Up steps Hillsborough County Mayor Jane Castor.  Remember the stadium plan that fell through in Ybor City?  Ybor City happens to be in Hillsborough County.  Be it opportunistic or part of a more malevolent plan, Mayor Castor seized on the freeze with St Petersburg leadership and announced that she wasn’t against the idea of sharing the team with Montreal.  As reported in the Tampa Bay Times, she said:

I’m optimistic about it, the Rays want to stay in the Tampa Bay area. We want to keep them in the Tampa Bay area, and we’re going to do everything that we can with the caveat that the citizens’ appetite of paying for a stadium is about zero at this point.”

She went on to add that the tax breaks and funding schemes were ‘all viable’.

The current standing

And that’s about where we’re at as of this being written.  Stuart Sternberg continually insists that the Sister City plan is the only way to keep Major League Baseball in the Tampa Bay area under his stewardship.  What it all means?  That’s open to interpretation but we’re basically left with three options.

1 – It’s all a bluff.  Sternberg wants his stadium in Ybor City but he doesn’t want to pay much for it.  If he can threaten local government with taking the team away, perhaps Hillsborough county will ‘find’ some money from somewhere.

Verdict – Unlikely. Why threaten the sister city idea when he could just threaten moving altogether?

2 – Soft start to a permanent move.  Ownership wants out of Tampa Bay, out of Florida and out of the USA.  By starting with the split city idea Sternberg gets his foot in the door to either make the move permanent for himself or sell to Stephen Bronfman and his group of Montreal investors hoping to bring the Rays to Canada.

Verdict – Possible.

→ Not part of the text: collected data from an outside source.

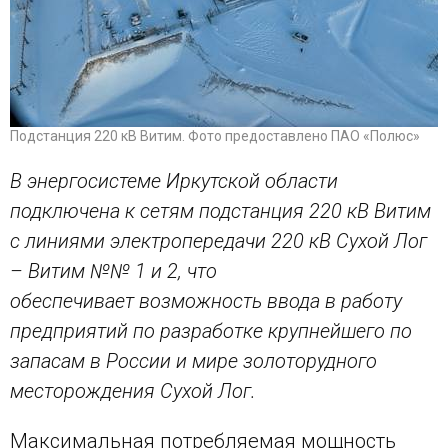
Подстанция 220 кВ Витим. Фото предоставлено ПАО «Полюс»
В энергосистеме Иркутской области
подключена к сетям подстанция 220 кВ Витим
с линиями электропередачи 220 кВ Сухой Лог
– Витим №№ 1 и 2, что
обеспечивает возможность ввода в работу
предприятий по разработке крупнейшего по
запасам в России и мире золоторудного
месторождения Сухой Лог.
Максимальная потребляемая мощность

The pockets need to be deep at the other end but already being partly in Montreal would likely make a sale easier.

3 – They mean it.  The Rays have frequently had to be resourceful, radical and creative in order to keep up with the league.  Whether by using utility players, shifting, using an opener or making the Trop completely cashless, they’ve rarely balked at being a bit different.  Why stop there?  Whilst it seems somewhat distasteful to most now, who’s to say that this isn’t the future of sports ownership?

Verdict – Probable.  It probably makes more money; it probably makes huge amounts more and how often has anything been more important to baseball owners than that.

Do we know where the Rays are going?  No.  Has much changed since they started looking ten years ago?  Barely.  Will empty stadium jokes continue to rain down on the dome as long as it’s there?  Absolutely.